LF_SSHD LF_FTPD LF_IMAPD LF_POP3D LF_BIND LF_SUHOSIN LF_SSH_EMAIL_ALERT LF_SU_EMAIL_ALERT LF_CONSOLE_EMAIL_ALERT LF_DISTATTACK LF_DISTFTP
LT_POP3D LT_IMAPD PS_INTERVAL UID_INTERVAL WEBMIN_LOG LF_WEBMIN_EMAIL_ALERT PORTKNOCKING_ALERT ST_ENABLE SYSLOG_CHECK LOGSCANNER CUSTOM*_LOG

A malicious user could use this issue to trigger confusing emails regarding both successful and failed login attempts, kernel log lines (including iptables log lines) etc. Unfortunately, there is very little that can be done about this as syslog/rsyslog has no security framework. Some attempt was made in newer versions of rsyslog, but this version is not available in the current versions used by RedHat/CentOS v6. It also has to be enabled and can will have adverse effects on utilities that expect a certain format for the log lines.

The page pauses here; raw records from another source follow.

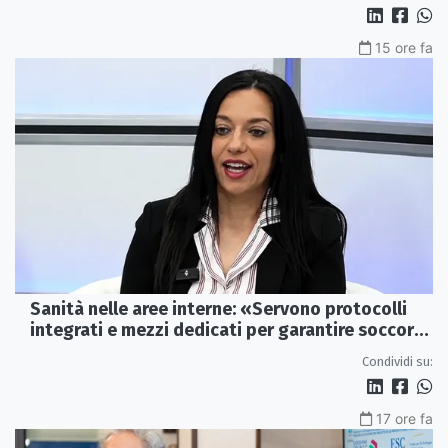
15 ore fa
Sanità nelle aree interne: «Servono protocolli
integrati e mezzi dedicati per garantire soccorsi
tempestivi»
Condividi su:
17 ore fa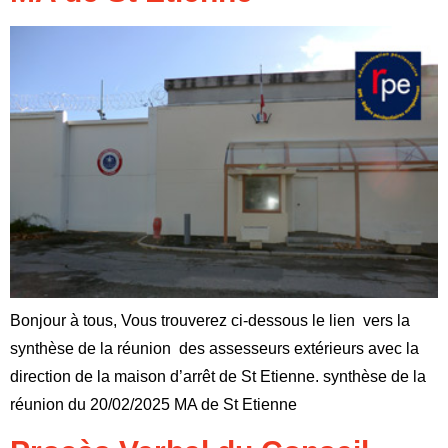
Bonjour à tous, Vous trouverez ci-dessous le lien vers la
synthèse de la réunion des assesseurs extérieurs avec la
direction de la maison d’arrêt de St Etienne. synthèse de la
réunion du 20/02/2025 MA de St Etienne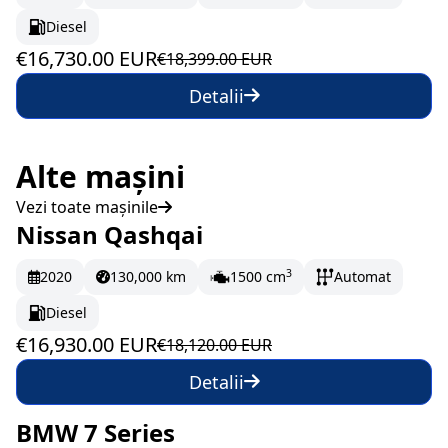
Diesel
€16,730.00 EUR
€18,399.00 EUR
Detalii
Alte mașini
Vezi toate mașinile
Nissan Qashqai
În stoc
282.17 EUR/lună
3
2020
130,000 km
1500 cm
Automat
Diesel
€16,930.00 EUR
€18,120.00 EUR
Detalii
BMW 7 Series
La comandă
666.65 EUR/lună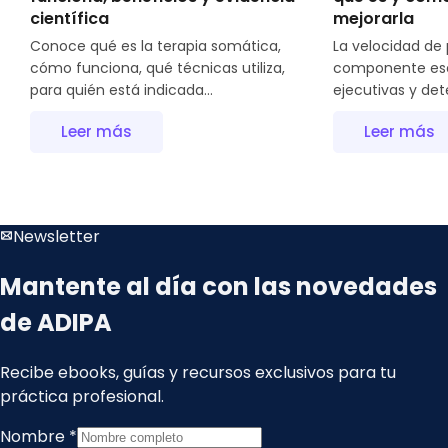
científica
mejorarla
Conoce qué es la terapia somática,
La velocidad de
cómo funciona, qué técnicas utiliza,
componente esen
para quién está indicada...
ejecutivas y det
Leer más
Leer más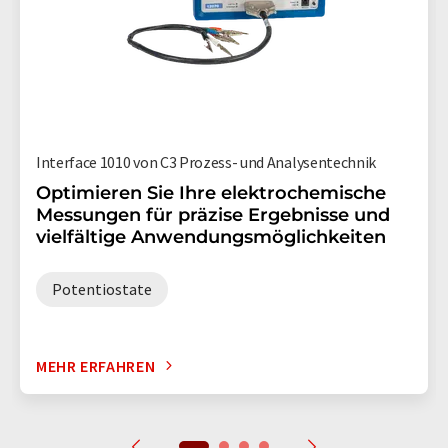
Interface 1010 von C3 Prozess- und Analysentechnik
Optimieren Sie Ihre elektrochemische
Messungen für präzise Ergebnisse und
vielfältige Anwendungsmöglichkeiten
Potentiostate
MEHR ERFAHREN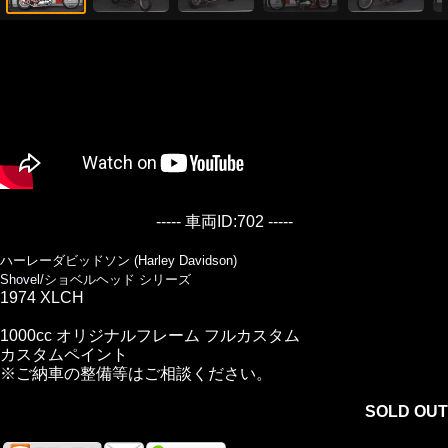
----- 車両ID:702 -----
ハーレーダビッドソン (Harley Davidson)
Shovel/ショベルヘッド シリーズ
1974 XLCH
1000cc オリジナルフレーム フルカスタム
カスタムペイント
※ご納車の整備等はご相談ください。
SOLD OUT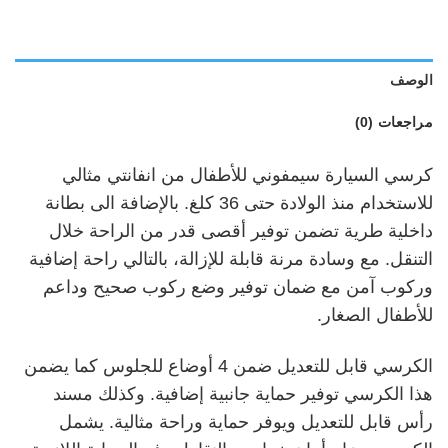
الوصف
مراجعات (0)
كرسي السيارة سيمفوني للأطفال من انفانتي مثالي
للاستخدام منذ الولادة حتى 36 كلغ. بالإضافة الى بطانة
داخلية طرية تضمن توفير أقصى قدر من الراحة خلال
التنقل. مع وسادة مرنة قابلة للإزالة، بالتالي راحة إضافية
وركوب آمن مع ضمان توفير وضع ركوب صحيح وداعم
للأطفال الصغار.
الكرسي قابل للتعديل ضمن 4 أوضاع للجلوس كما يضمن
هذا الكرسي توفير حماية جانبية إضافية. وكذلك مسند
رأس قابل للتعديل ويوفر حماية وراحة مثالية. يشمل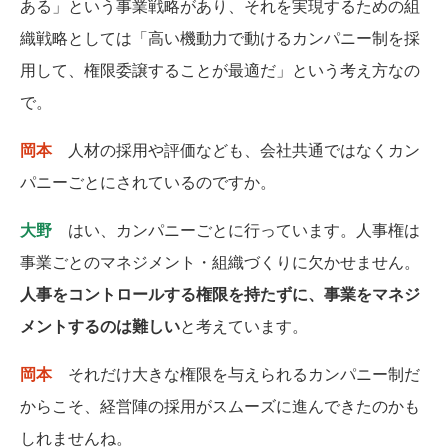
ある」という事業戦略があり、それを実現するための組
織戦略としては「高い機動力で動けるカンパニー制を採
用して、権限委譲することが最適だ」という考え方なの
で。
岡本
人材の採用や評価なども、会社共通ではなくカン
パニーごとにされているのですか。
大野
はい、カンパニーごとに行っています。人事権は
事業ごとのマネジメント・組織づくりに欠かせません。
人事をコントロールする権限を持たずに、事業をマネジ
メントするのは難しい
と考えています。
岡本
それだけ大きな権限を与えられるカンパニー制だ
からこそ、経営陣の採用がスムーズに進んできたのかも
しれませんね。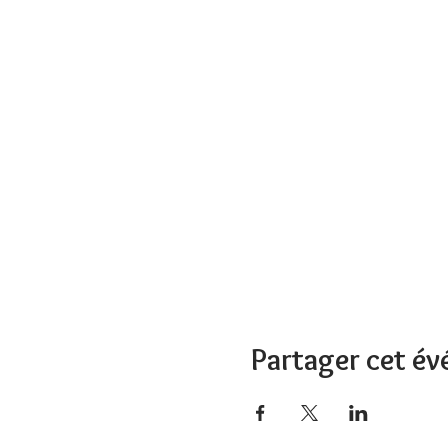
Partager cet é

Mitigate Spoofing Attempts

To mitigate spoofing attempts we recommend the following, if you are willing to accept the consequences of spoofed log lines:

  1. We recommend setting RESTRICT_SYSLOG to "3" for use with option RESTRICT_SYSLOG_GROUP to restrict access to the syslog/rsyslog unix socket(s)
  2. Go through the options above ensuring that only those that you need are enabled.
  3. Ensure that DENY_IP_LIMIT and DENY_TEMP_IP_LIMIT are set reasonably low. This will limit attempts to block large numbers of IP addresses.
  4. Ensure that administrator/support IP addresses are listed in /etc/csf/csf.allow and /etc/csf/csf.ignore. This will prevent malicious blocking from denying you access to the server.
  5. To confirm successful logins to SSH, use the "last" utility from the root shell, e.g.: last -da
  6. Regularly check the server and user data for exploits, old vulnerable applications and out of date OS applications.
  7. Consider carefully any application that you use that centralises actions and syslog/rsyslog logs and the implications of spoofed log lines.
  8. Consider the implications of this overall issue on applications and scripts other than CSF/LFD that use the affected log files.
  9. Do not enable syslog/rsyslog reception via UDP/TCP ports.
  10. For CloudLinux clients utilizing CageFS this can be prevented by limiting access to /dev/log inside CageFS. For that remove file: /etc/rsyslog.d/schroot.conf Or remove this line from that file: $AddUnixListenSocket /usr/share/cagefs-skeleton/dev/log That will prevent end user's access to /dev/log, preventing them from spoofing. However, this does also break cron job logging.